Excerpted text:
XViT - Space-time Mixing Attention for Video Transformer

Overview

XViT - Space-time Mixing Attention for Video Transformer

This is the official implementation of the XViT paper:

@inproceedings{bulat2021space,
  title={Space-time Mixing Attention for Video Transformer},
  author={Bulat, Adrian and Perez-Rua, Juan-Manuel and Sudhakaran, Swathikiran and Martinez, Brais and Tzimiropoulos, Georgios},
  booktitle={NeurIPS},
  year={2021}
}

In XViT, we introduce a novel Video Transformer model the complexity of which scales linearly with the number of frames in the video sequence and hence induces no overhead compared to an image-based Transformer model. To achieve this, our model makes two approximations to the full space-time attention used in Video Transformers: (a) It restricts time attention to a local temporal window and capitalizes on the Transformer's depth to obtain full temporal coverage of the video sequence. (b) It uses efficient space-time mixing to attend jointly spatial and temporal locations without inducing any additional cost on top of a spatial-only attention model. We also show how to integrate 2 very lightweight mechanisms for global temporal-only attention which provide additional accuracy improvements at minimal computational cost. Our model produces very high recognition accuracy on the most popular video recognition datasets while at the same time is significantly more efficient than other Video Transformer models.

Attention pattern

Model Zoo

We provide a series of models pre-trained on Kinetics-600 and Something-Something-v2.

Kinetics-600

Architecture frames views Top-1 Top-5 url
XViT-B16 16 3x1 84.51% 96.26% model
XViT-B16 16 3x2 84.71% 96.39% model

Something-Something-V2

Architecture frames views Top-1 Top-5 url
XViT-B16 16 32x2 67.19% 91.00% model

Installation

Please make sure your setup satisfies the following requirements:

Requirements

Largely follows the original SlowFast repo requirements:

  • Python >= 3.8
  • Numpy
  • PyTorch >= 1.3
  • hdf5
  • fvcore: pip install 'git+https://github.com/facebookresearch/fvcore'
  • torchvision that matches the PyTorch installation. You can install them together at pytorch.org to make sure of this.
  • simplejson: pip install simplejson
  • GCC >= 4.9
  • PyAV: conda install av -c conda-forge
  • ffmpeg (4.0 is prefereed, will be installed along with PyAV)
  • PyYaml: (will be installed along with fvcore)
  • tqdm: (will be installed along with fvcore)
  • iopath: pip install -U iopath or conda install -c iopath iopath
  • psutil: pip install psutil
  • OpenCV: pip install opencv-python
  • torchvision: pip install torchvision or conda install torchvision -c pytorch
  • tensorboard: pip install tensorboard
  • PyTorchVideo: pip install pytorchvideo
  • Detectron2:
    pip install -U torch torchvision cython
    pip install -U 'git+https://github.com/facebookresearch/fvcore.git' 'git+https://github.com/cocodataset/cocoapi.git#subdirectory=PythonAPI'
    git clone https://github.com/facebookresearch/detectron2 detectron2_repo
    pip install -e detectron2_repo
    # You can find more details at https://github.com/facebookresearch/detectron2/blob/master/INSTALL.md

Datasets

1. Kenetics

You can download Kinetics 400/600 datasets following the instructions provided by the cvdfundation repo: https://github.com/cvdfoundation/kinetics-dataset

Afterwars, resize the videos to the shorte edge size of 256 and prepare the csv files for training, validation in testting: train.csv, val.csv, test.csv. The formatof the csv file is:

path_to_video_1 label_1
path_to_video_2 label_2
...

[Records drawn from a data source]
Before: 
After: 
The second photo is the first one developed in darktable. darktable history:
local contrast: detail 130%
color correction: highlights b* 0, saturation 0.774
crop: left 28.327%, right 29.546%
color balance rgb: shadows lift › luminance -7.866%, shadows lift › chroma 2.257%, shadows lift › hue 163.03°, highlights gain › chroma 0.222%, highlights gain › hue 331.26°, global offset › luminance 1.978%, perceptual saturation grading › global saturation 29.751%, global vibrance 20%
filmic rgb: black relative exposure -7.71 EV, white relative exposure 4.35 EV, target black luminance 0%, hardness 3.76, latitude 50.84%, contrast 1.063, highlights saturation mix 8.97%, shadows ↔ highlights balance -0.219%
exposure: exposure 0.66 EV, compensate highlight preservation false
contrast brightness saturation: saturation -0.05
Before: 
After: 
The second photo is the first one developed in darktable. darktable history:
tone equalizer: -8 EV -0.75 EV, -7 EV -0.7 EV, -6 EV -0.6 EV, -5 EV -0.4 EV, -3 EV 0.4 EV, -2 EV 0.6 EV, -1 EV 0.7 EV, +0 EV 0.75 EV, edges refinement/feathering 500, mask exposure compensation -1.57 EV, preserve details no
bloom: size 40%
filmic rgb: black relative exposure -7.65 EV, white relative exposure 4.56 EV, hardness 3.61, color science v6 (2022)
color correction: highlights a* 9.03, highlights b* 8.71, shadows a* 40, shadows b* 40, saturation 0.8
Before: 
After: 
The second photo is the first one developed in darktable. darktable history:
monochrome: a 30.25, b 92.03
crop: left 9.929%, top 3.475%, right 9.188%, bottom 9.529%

Set problem 1: In the XViT text, what Top-1 accuracy is listed for XViT-B16 on Something-Something-V2?
Set problem 2: Rename "photo" to "image" in the part of the listing that opens with its first line and closes with the line containing "color correction: highlights a*", then give back only those lines with everything else unchanged.

Correct output 1: 67.19%

Correct output 2:
Before: 
After: 
The second image is the first one developed in darktable. darktable history:
local contrast: detail 130%
color correction: highlights b* 0, saturation 0.774
crop: left 28.327%, right 29.546%
color balance rgb: shadows lift › luminance -7.866%, shadows lift › chroma 2.257%, shadows lift › hue 163.03°, highlights gain › chroma 0.222%, highlights gain › hue 331.26°, global offset › luminance 1.978%, perceptual saturation grading › global saturation 29.751%, global vibrance 20%
filmic rgb: black relative exposure -7.71 EV, white relative exposure 4.35 EV, target black luminance 0%, hardness 3.76, latitude 50.84%, contrast 1.063, highlights saturation mix 8.97%, shadows ↔ highlights balance -0.219%
exposure: exposure 0.66 EV, compensate highlight preservation false
contrast brightness saturation: saturation -0.05
Before: 
After: 
The second image is the first one developed in darktable. darktable history:
tone equalizer: -8 EV -0.75 EV, -7 EV -0.7 EV, -6 EV -0.6 EV, -5 EV -0.4 EV, -3 EV 0.4 EV, -2 EV 0.6 EV, -1 EV 0.7 EV, +0 EV 0.75 EV, edges refinement/feathering 500, mask exposure compensation -1.57 EV, preserve details no
bloom: size 40%
filmic rgb: black relative exposure -7.65 EV, white relative exposure 4.56 EV, hardness 3.61, color science v6 (2022)
color correction: highlights a* 9.03, highlights b* 8.71, shadows a* 40, shadows b* 40, saturation 0.8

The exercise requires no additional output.